But Heading to hell has certainly not flopped with the audience. As of this writing, less than a week after the release of the Korean drama on Netflix, Heading to hell is # 5 on Netflix’s top ten list, and according to FlixPatrol analytics, it’s Netflix’s # 1 show globally. For the first 24 hours, the series was the world’s most watched Netflix TV series, according to FlixPatrol, which topped streaming ratings in more than 80 countries. Given these figures and the structure of the first season, Heading to hell will almost certainly have another season.
Junga’s Return Park
But what will the second season look like? Presumably it will be driven by the mystery surrounding the return of Park Jungja, which gives rise to so many follow-up questions: Will the other victims also return, or is Park Jungja special? How are Jungja’s children? Does Junga have any memories of what happened to her between death and rebirth? Did she play a hand in her own resurrection? Is the miracle associated with Toughie’s survival?
The last question is perhaps the most interesting to me, and what could drive the story of season 2. Toughie is the first decree to survive a supernatural proclamation of impending death. Her survival is a miracle no matter how you define that word. Did this miracle give birth to another miracle? While there is no reason to assume that Jungja’s resurrection came right after Toughie’s survival (after all, this show is canonically cool with time jumps), the course of events involves a connection between the two events.
Often, in stories like this, the universe demands balance; in other words, if someone survives as it is not “meant for,” then someone else must die in their place. In Toughie’s case, both her parents died to keep her alive. Thematically, there is a connection between Park Jungja and Sohyun / Youngjae. They are all parents, and good at it. All three turn out to be devoted to their children’s survival and well-being above all else. Jungja agrees to have her brutal death televised live by The New Truth to ensure that her children will have the financial resources to continue after her death. Heartbreaking (and disturbing), she calls her death sentence the best thing that has ever happened to her, as it will allow the single mother to financially support her children in a way she has never been able to before.
Parental love as a central theme in Hellbound
If Park Jungja and Sohyun / Youngjae are at one end of the good-to-bad parenting spectrum in Heading to hell, then Jeong Jinsu’s parents are by the other. We know from early on Heading to hells tale that Jinsu grew up in a Catholic orphanage. In episode 3, we get a little more of his background story: As a small child, he was left by his mother at a carnival, which led to his placement in the orphanage. Before he received a decree from an “angel”, he says that he lived his life according to the rules and thought that if he was good, then his mother would return after him. Understandably, he is angry and confused when not only does this not happen, but he is sentenced to hell despite his rule-abiding life – he is left to deal with that fear alone, seemingly without any kind of emotional support system. While Jinsu’s villains are his own, his story is also partly a warning story about what happens when parents neglect their children and children grow up without love and support. Parental love is also the weapon Jinsu uses against Detective Jin to ensure that the world continues with the New Truth in power after his death.

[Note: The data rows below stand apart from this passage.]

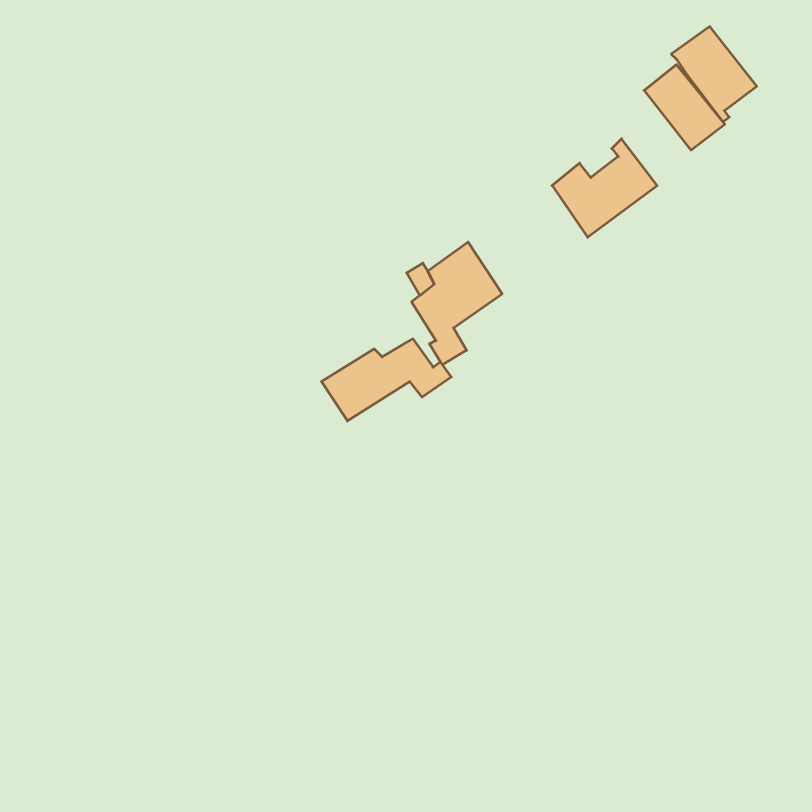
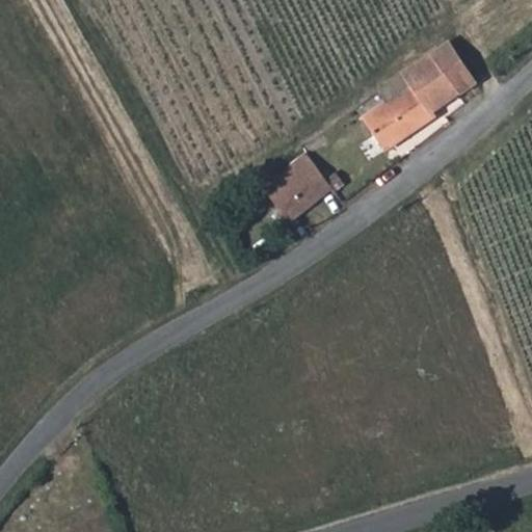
building: [671,27,757,122] -> [398,58,453,119]
building: [322,339,451,421] -> none

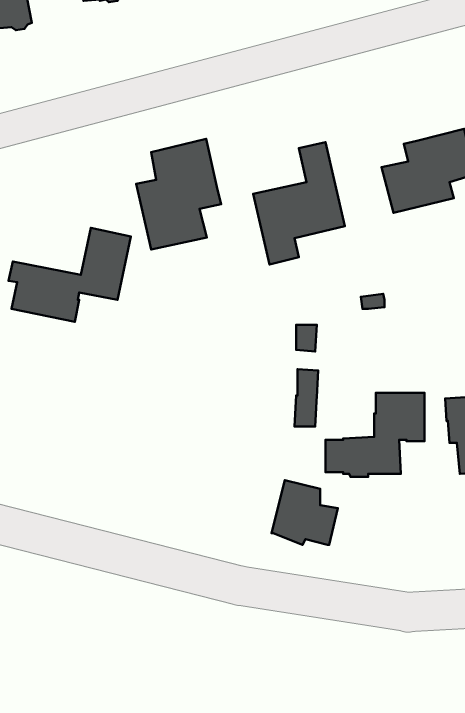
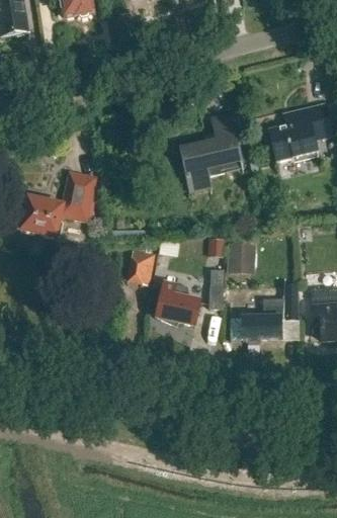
building: [136,139,221,249] -> none
building: none -> [228,242,255,264]
building: none -> [125,249,155,282]
building: [272,480,338,545] -> [155,280,200,325]

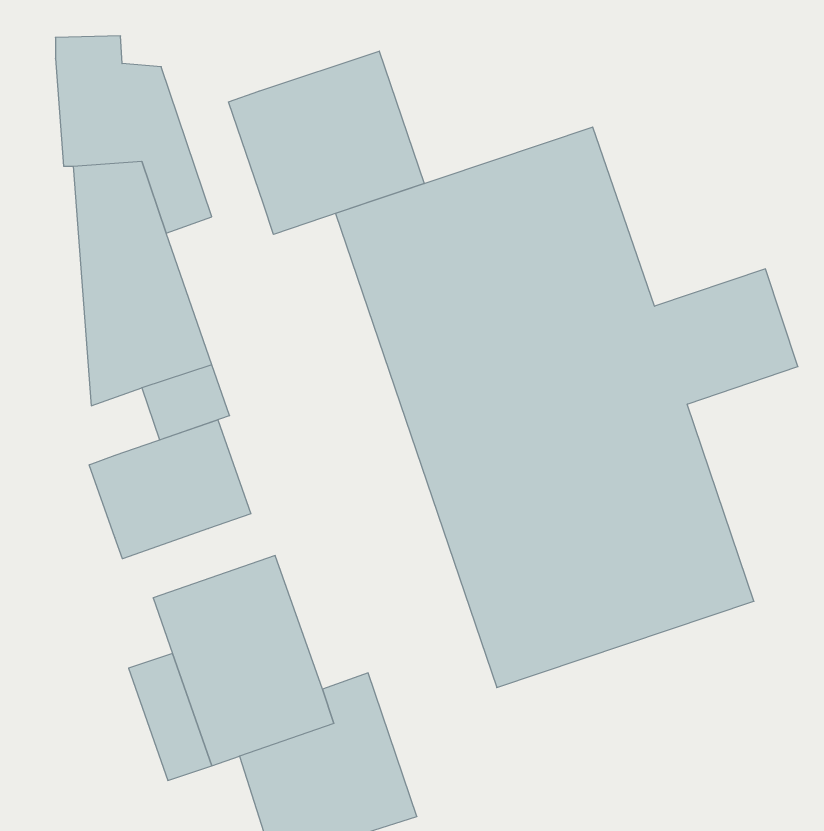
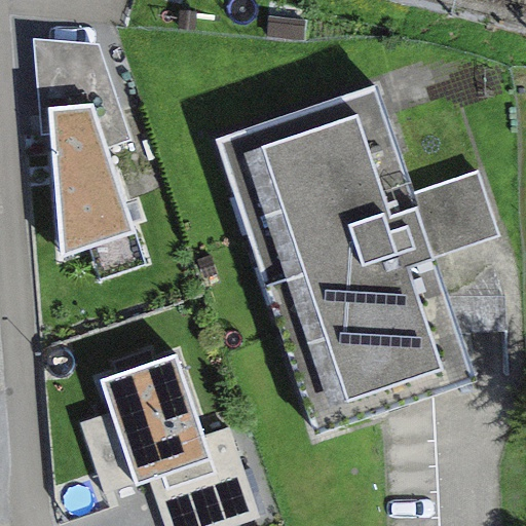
building: [229,51,424,234] -> none
building: [89,420,251,559] -> none

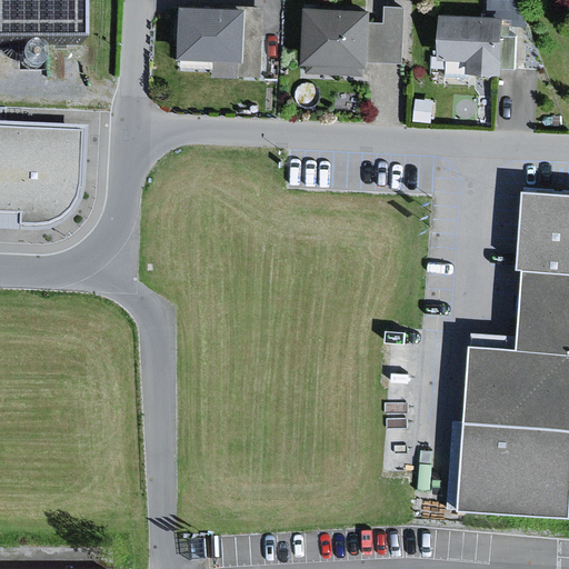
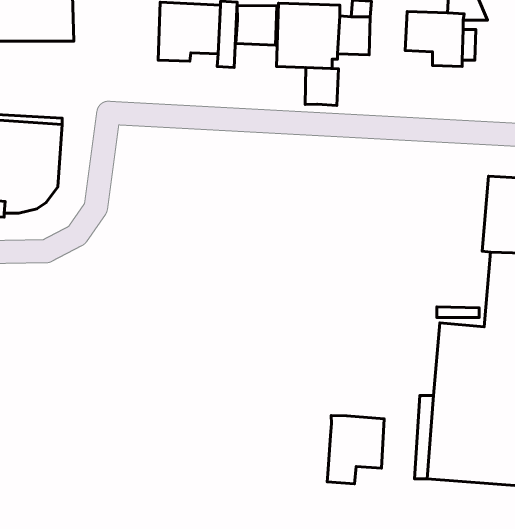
building: none -> [236,5,277,45]
building: none -> [305,68,338,105]
building: none -> [327,415,384,484]

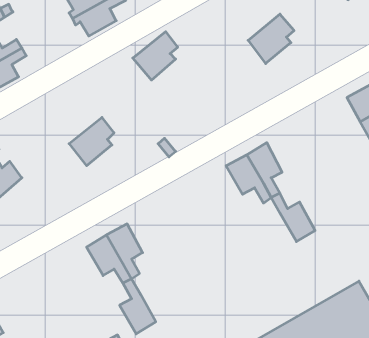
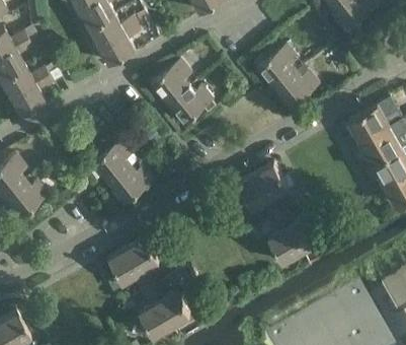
building: none -> [274,67,322,107]
building: none -> [169,82,215,122]
building: none -> [109,161,157,202]
building: none -> [269,210,303,262]
building: none -> [151,280,191,325]

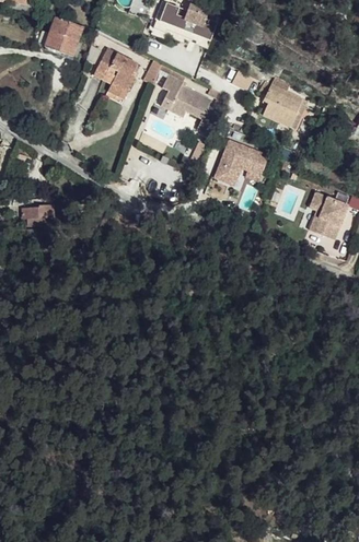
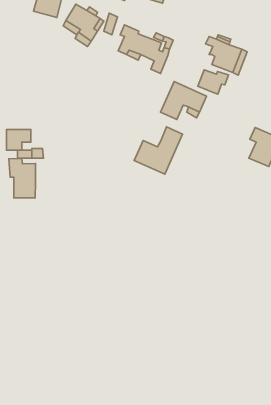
building: none -> [198,70,229,94]
building: none -> [134,127,183,174]
building: none -> [9,158,36,198]

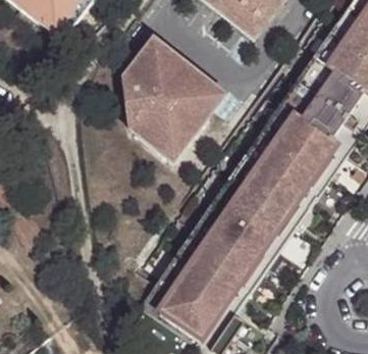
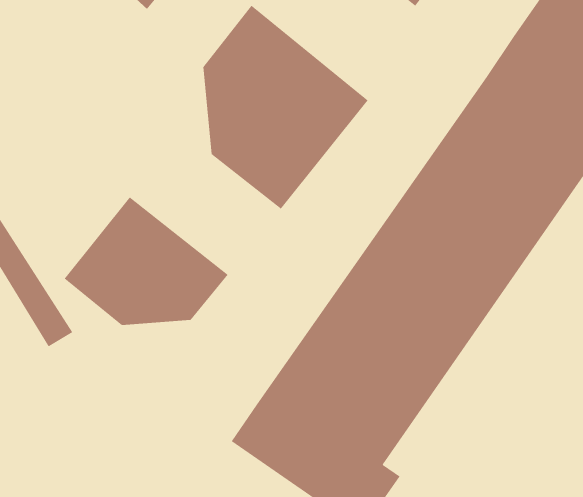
building: none -> [64,197,228,326]

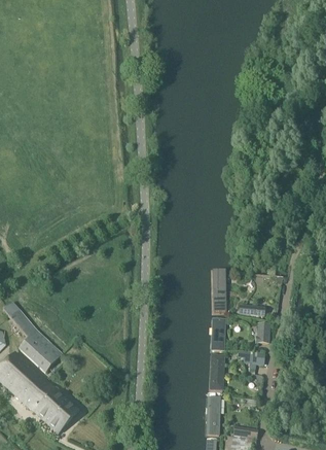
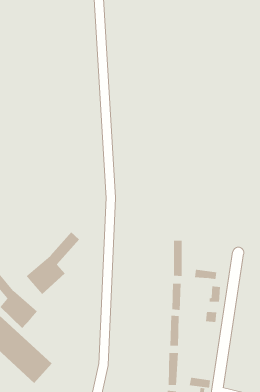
building: none -> [26,231,80,295]

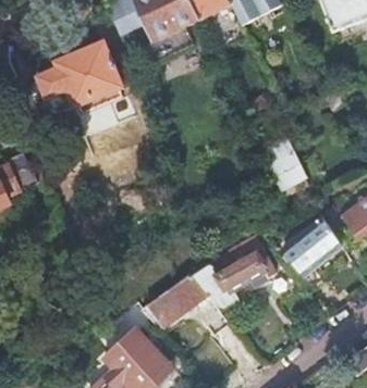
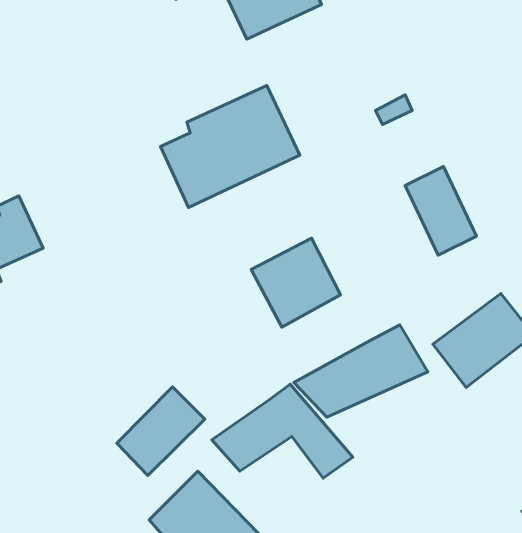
building: [37,42,124,118] -> [161,86,300,208]
building: none -> [251,238,340,327]
building: none -> [117,387,205,476]

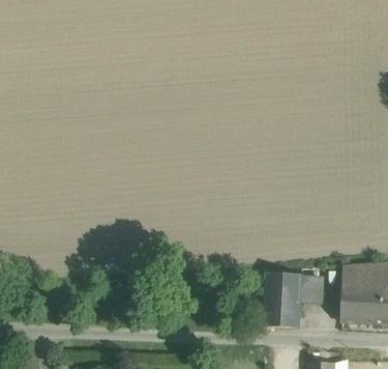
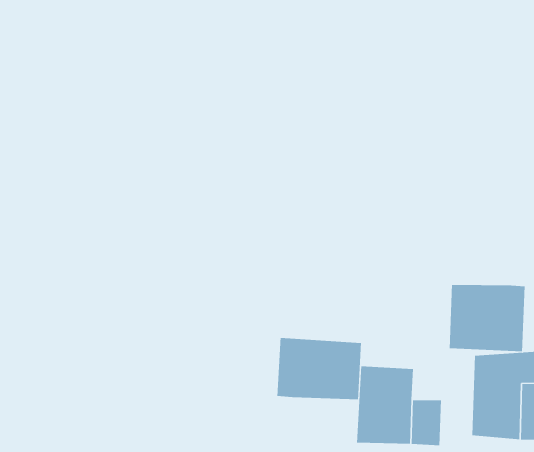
building: none -> [449,284,525,352]
building: none -> [277,337,362,400]

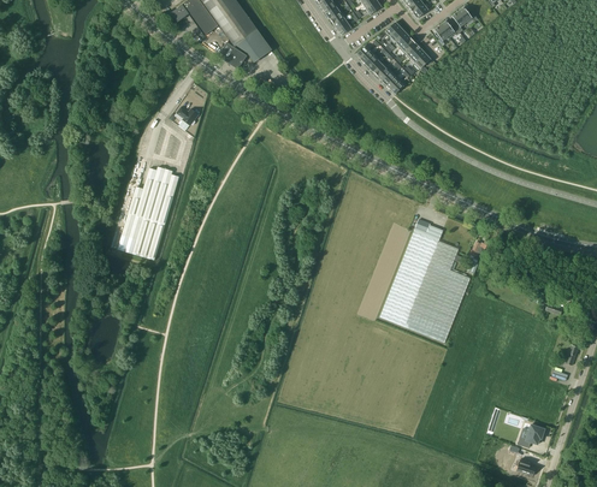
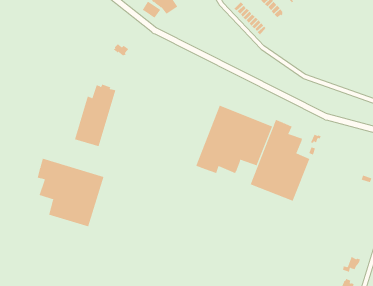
building: none -> [195,105,273,174]
building: none -> [37,158,104,227]

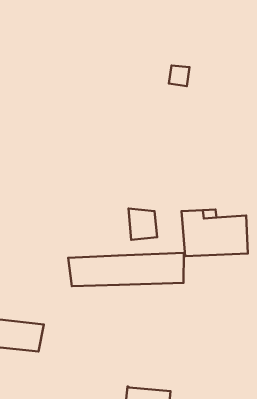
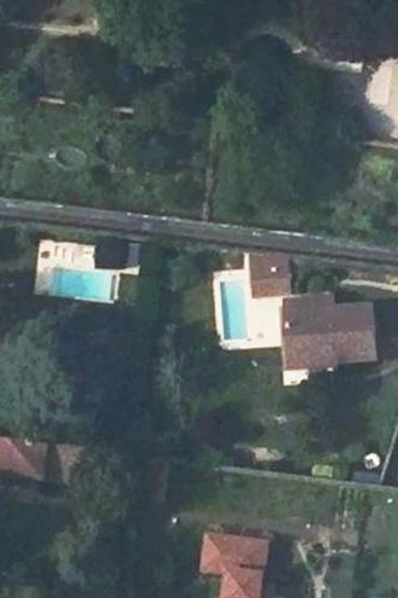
building: [128,208,157,240] -> [249,254,288,296]
building: [68,253,184,286] -> none

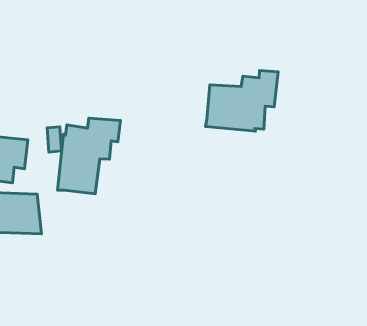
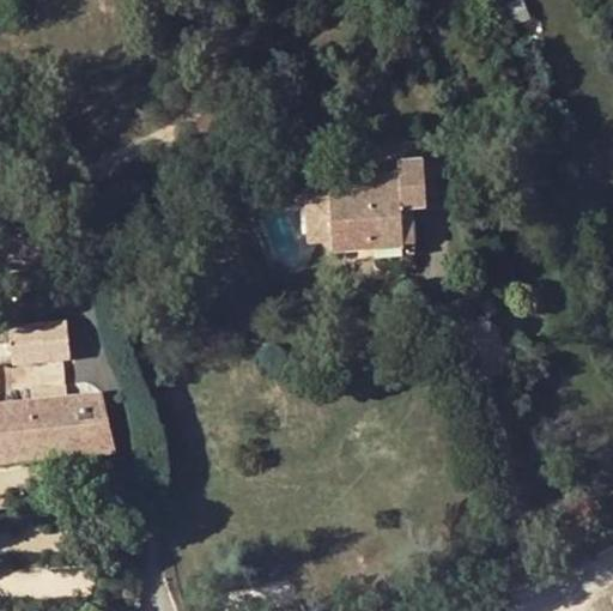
building: none -> [298,193,327,244]
building: [57,118,120,194] -> none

It is not a stretch to assume one Heading to hell Season 2 would continue to lean into the theme of parental love as a strong force on both good and evil. Not only is it a big part of season 1, but it’s also a major theme in Yeon’s live-action debut, Train to Busan. The 2016 film follows the emotionally neglected father Seo Seokwoo as he tries to save himself and his daughter, Suan, in the wake of a fast-moving, deadly zombie outbreak in Korea. In the end, Seokwoo not only brings the ultimate sacrifice for his daughter, suffering from a zombie bite in the process of ensuring his daughter’s survival, but is also able to fight the effects of the virus long enough to throw himself off the train, which will bring Suan to relative safety. Given Yeon’s interest in the theme, it is likely that it should Heading to hell Season 2 happens, an exploration of parental love would continue as one of the series’ central themes.